Employers: Now’s the time for safety training!
Why should you provide training for your employees?
Training is an important component to any safety program. A proper training program allows your employees to work safely knowing the risks and hazards that are present at the jobsite and how they should deal with them. In addition, regular employee training makes financial sense too. Fewer workplace accidents decreases lost time, and reduces workers compensation claims, not to mention a decrease in your chances of getting fined by OSHA for unsafe work practices.
OSHA requires that all construction and general industry employees be trained to do their jobs in a competent and safe manner. According to OSHA’s Safety and Health Regulations for Construction, “The employer shall instruct each employee in the recognition and avoidance of unsafe conditions and the regulations applicable to his work environment to control or eliminate any hazards or other exposure to illness or injury.” In other words: employers are responsible for training employees in safe work practices that are applicable to their workplace.
The most obvious reason for providing training for your employees is simply to keep them safe. By training your employees, you increase the chances that they’ll return home to their families unharmed at the end of each workday. Employees will know that you care about their well-being and in turn, you’ll see an increase in worker productivity.
What kind of training should you provide?
There are a number of different kinds of trainings out there that might be applicable to your workplace. The first thing you’ll need to do is determine what hazards your employees deal with on any given day. The processes that they go through and equipment or materials they use on a regular basis will drive the training program you implement. You may also want to talk with your employees and find out the areas they think training would be beneficial to them.
The idea is to provide your employees with safe practices that apply specifically to what they do. Here is a list of common training topics that you may want to incorporate into your safety training program. A number of these topics appeared on OSHA’s Top Ten list of Most Frequently Cited Standards for 2008.
- Hazard Communication
- Confined Space
- Control of Hazardous Energy (lockout/tagout)
- Fall Protection
- Personal Protective Equipment (PPE)
- Respiratory Protection
- Operation of Machinery and/or Equipment
- OSHA 10 or 30 hour Construction Trainings
Why is now a good time to train your employees?
The winter months are considered “down time” for many construction companies and other related industries. This provides an excellent opportunity to gain your employees undivided attention. The holidays are over and the busy spring and summer seasons are just around the corner. The New Year is also a great time to impress upon your employees your resolution to promote a culture of safety in the workplace.
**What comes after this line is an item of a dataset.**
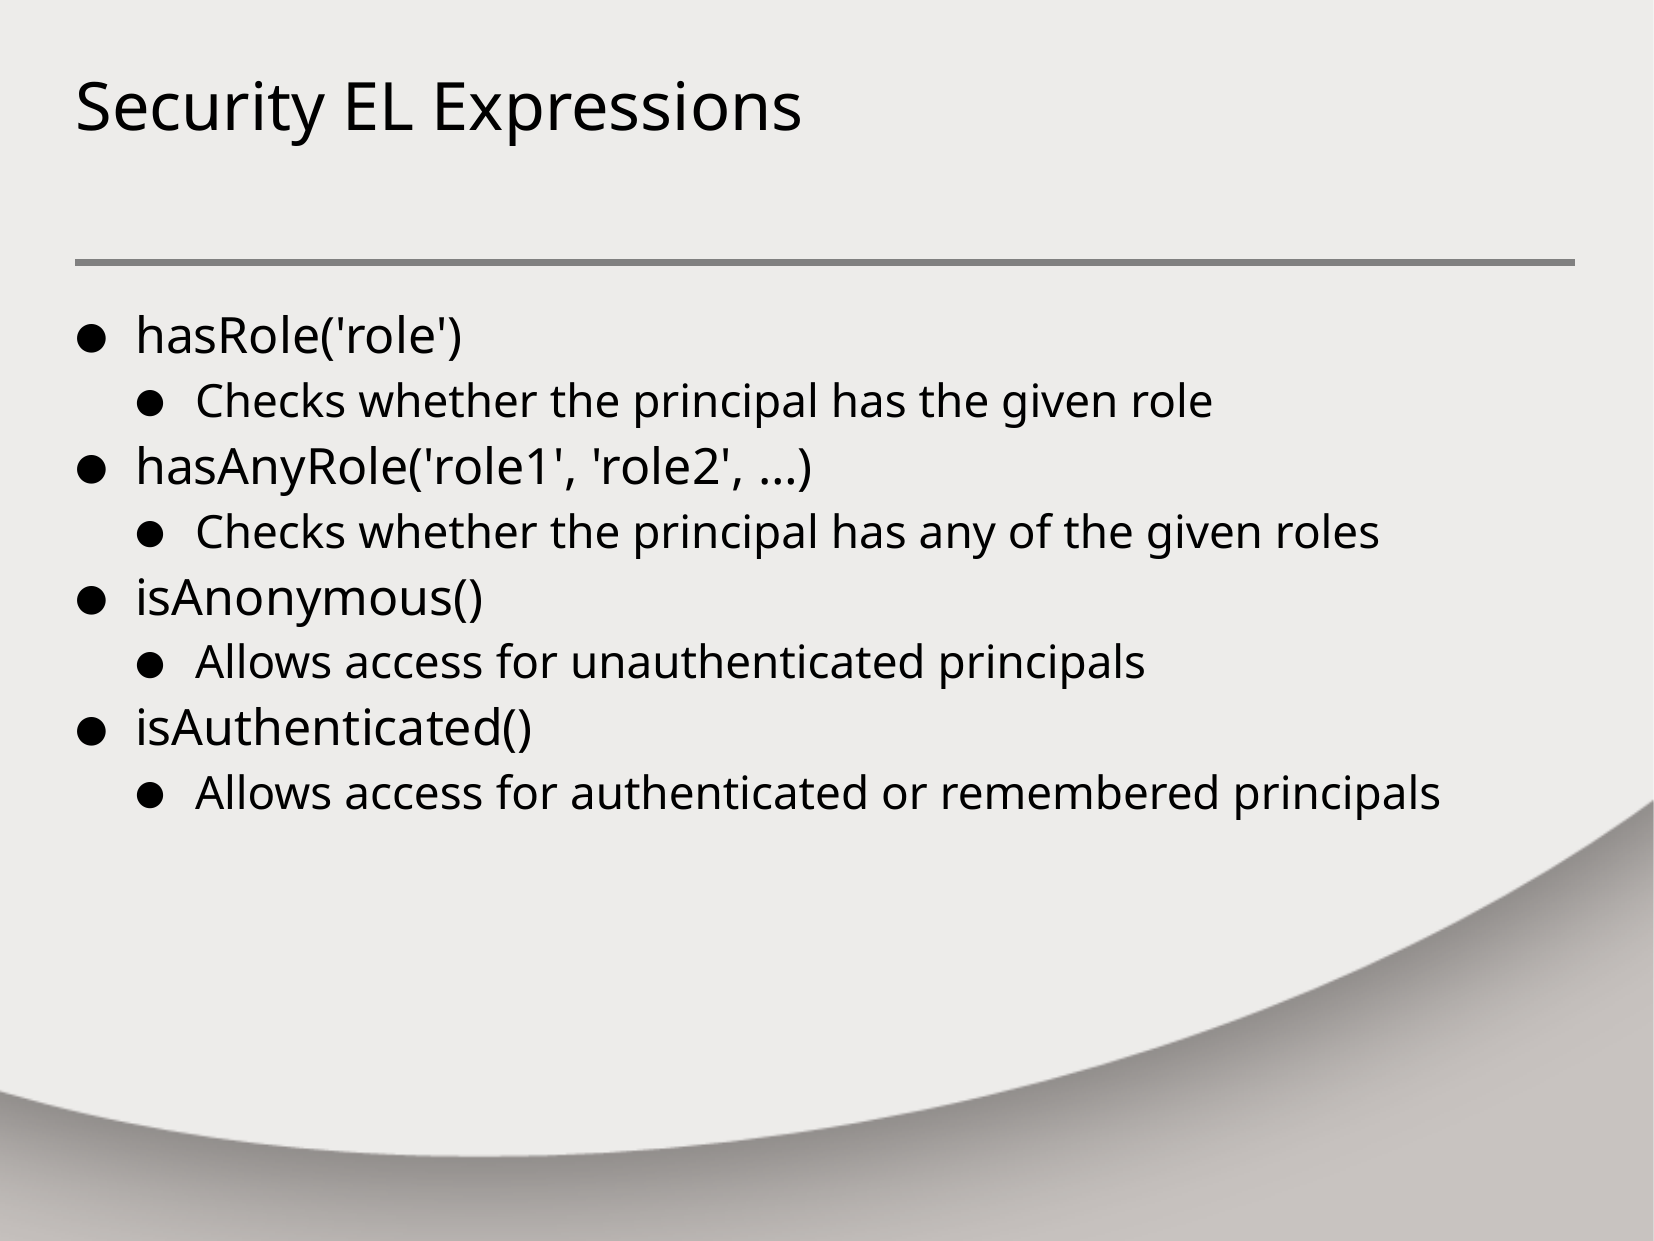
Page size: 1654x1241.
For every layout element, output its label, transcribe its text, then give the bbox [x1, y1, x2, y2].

picture [0, 0, 1654, 1241]
list hasRole('role') Checks whether the principal has the given role hasAnyRole('role1', 'role2', …) Checks whether the principal has any of the given roles isAnonymous() Allows access for unauthenticated principals isAuthenticated() Allows access for authenticated or remembered principals [75, 300, 1576, 1163]
title Security EL Expressions [75, 75, 1576, 226]
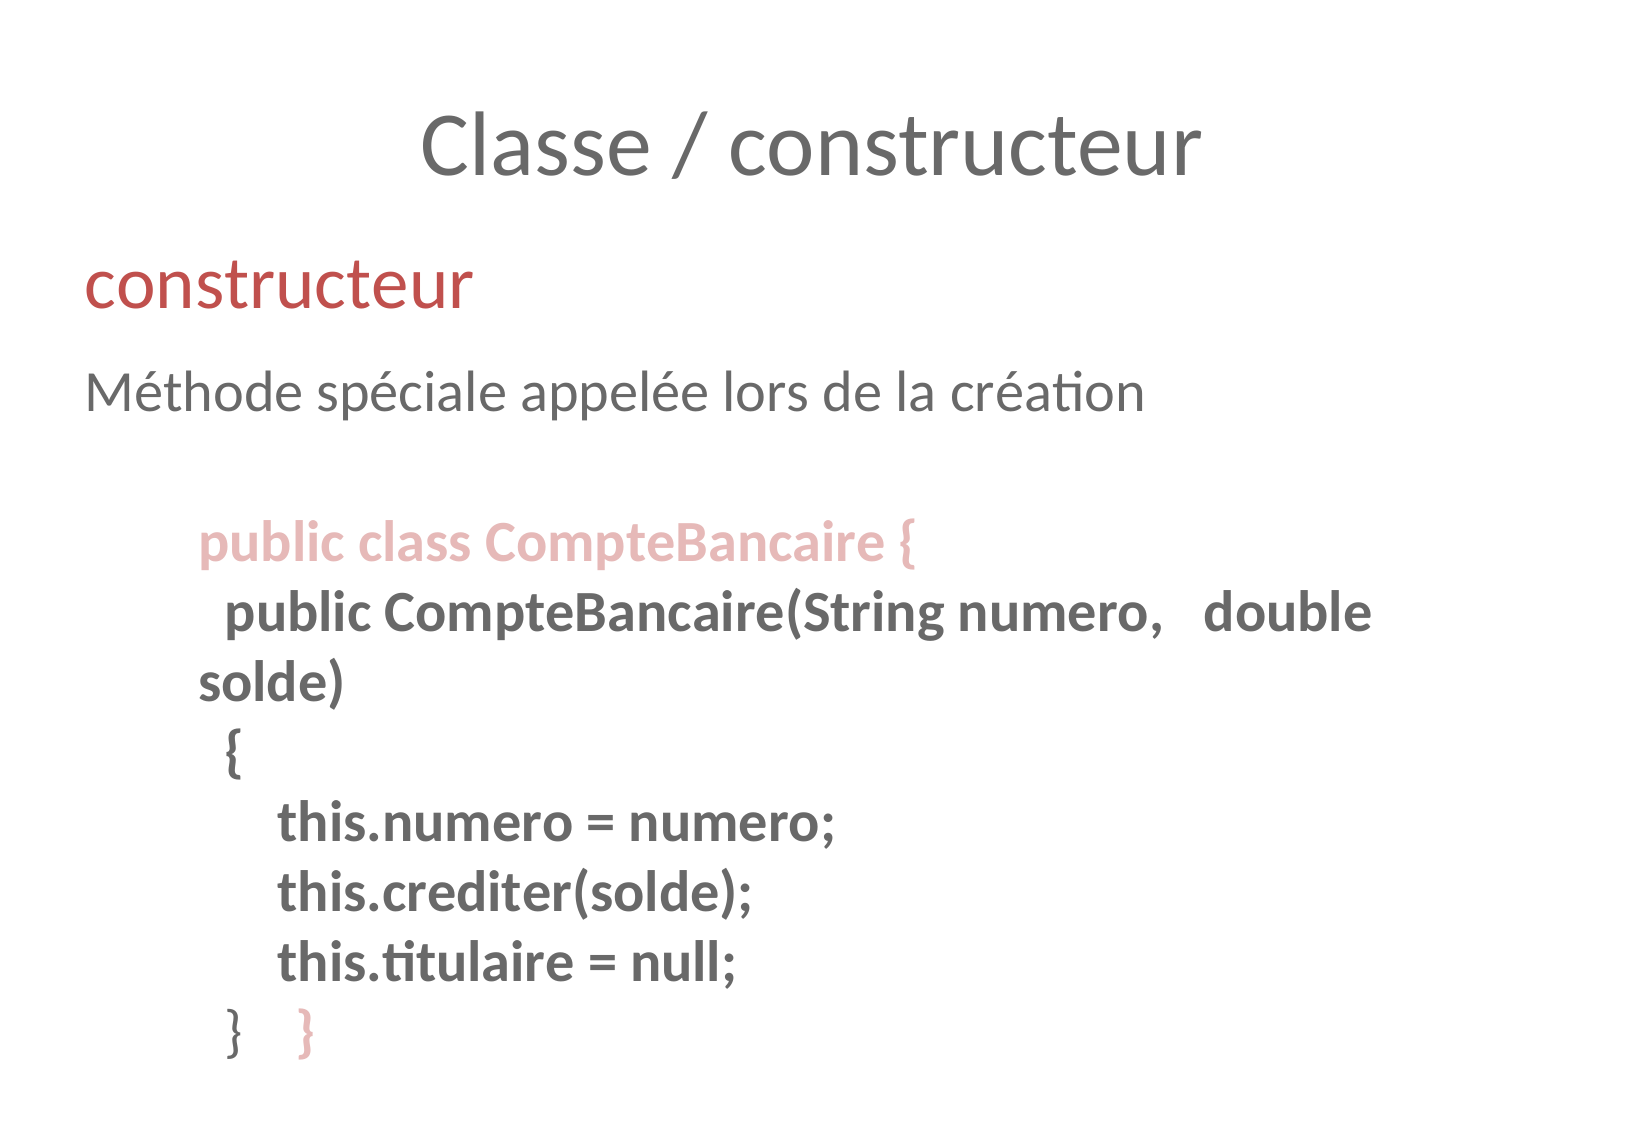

Let them know that you take their safety seriously and plan to commit to it throughout the entire year, beginning now with proper training.
Why is the economy a poor excuse to skimp on training?
“I’m sorry that your husband is out of commission for months, Mrs. Smith, but I couldn’t afford to properly train him on how to use that forklift.” Would you want to have that conversation? Unfortunately, that is the attitude that many employers take when it comes to safety. The economy is bad right now, true. However it’s still not a good excuse. The OSHA fines, the injuries (maybe fatalities), the downtime, the workers’ comp costs, the increased insurance premiums, the stain on your good reputation, and loss of employee morale and productivity are not worth the risk of saving some money right now. An ignorant employee is a dangerous employee. You can’t afford ignorance in your workplace. A safety training program will pay off in more ways than you can imagine. Skimping is just not worth the risk.